[Start of section]

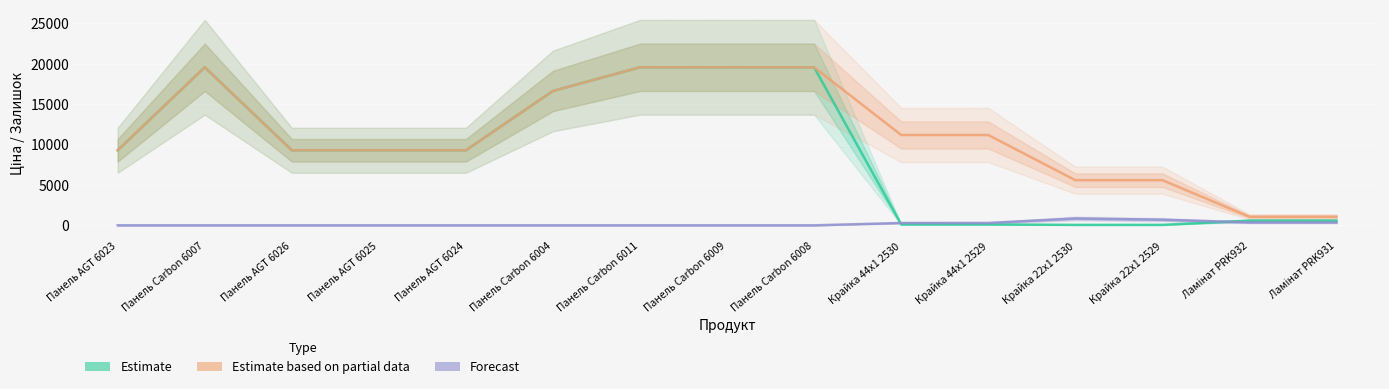

How many data points does each series have?

15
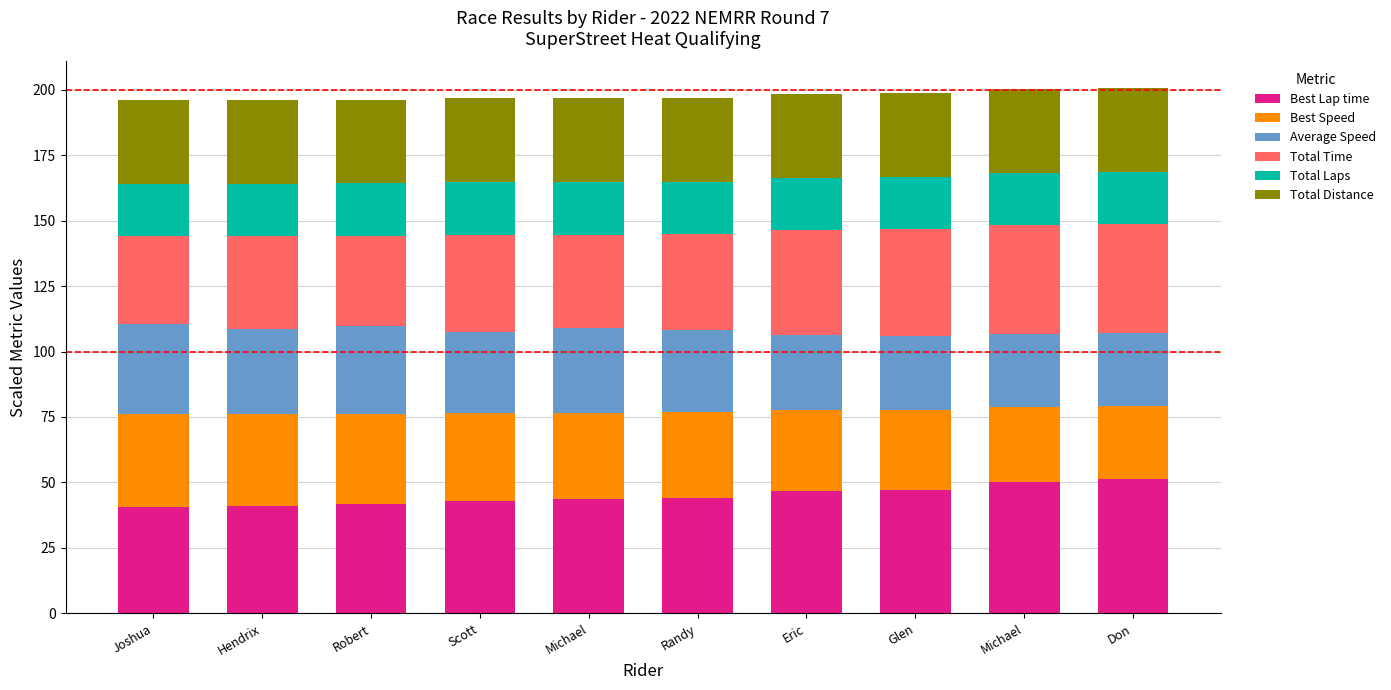

Which series has the largest total across all categories?

Best Lap time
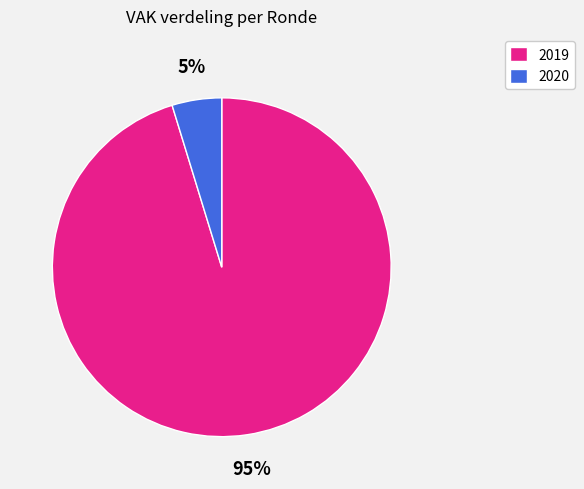

Is the sum of 2019 and 2020 greater than half?

Yes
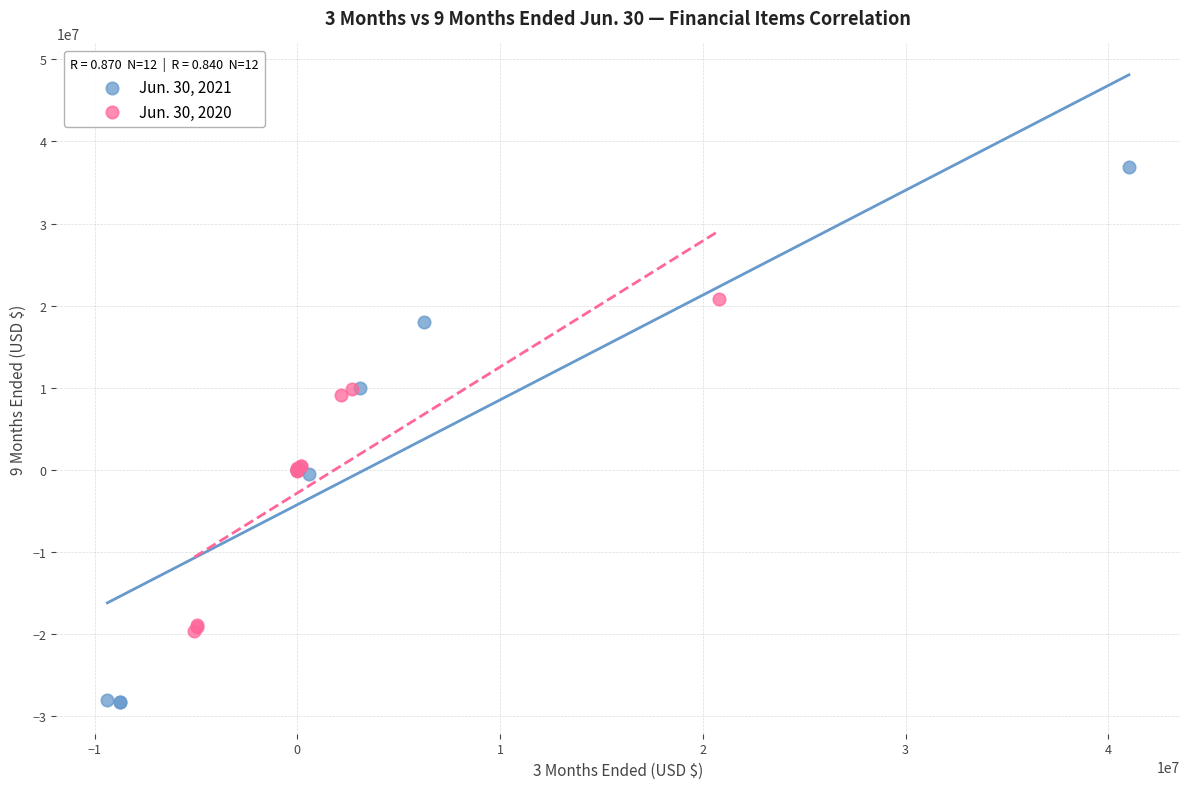

Which series contains the highest Y value?

Jun. 30, 2021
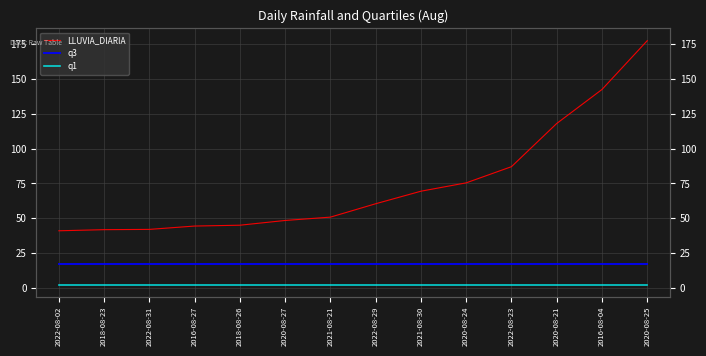

Is the value of q1 at 2018-08-23 greater than the value of LLUVIA_DIARIA at 2018-08-26?

No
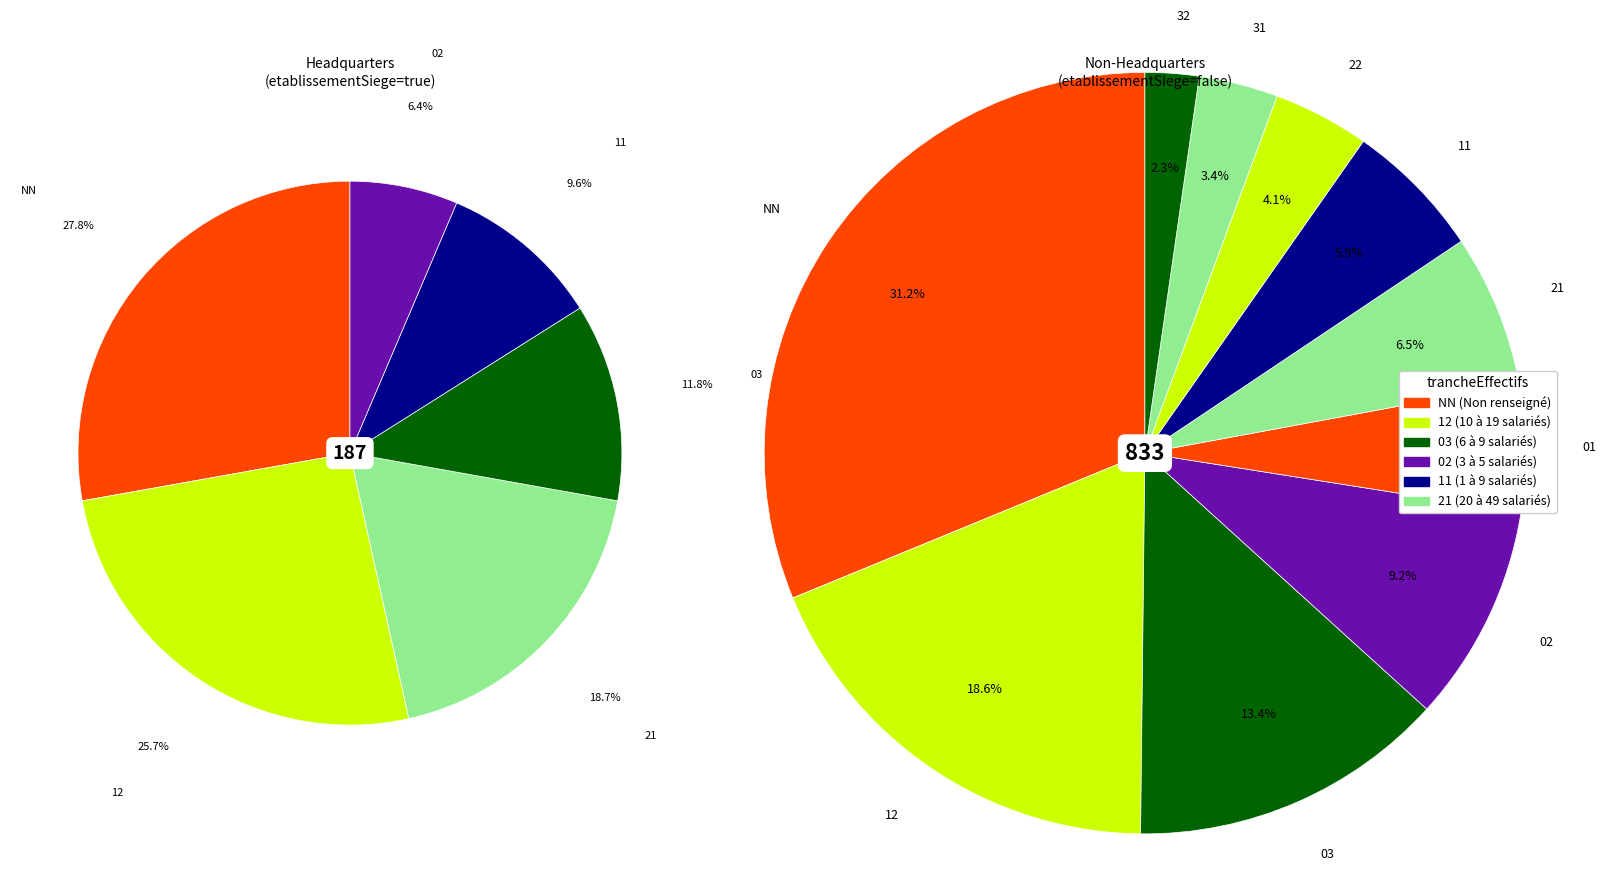

Which slice is the largest?

NN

[End of section]

Work instructions —
Work out how many lines of the listing above contain the string "than", and reply with that number alone.

Task answer —
2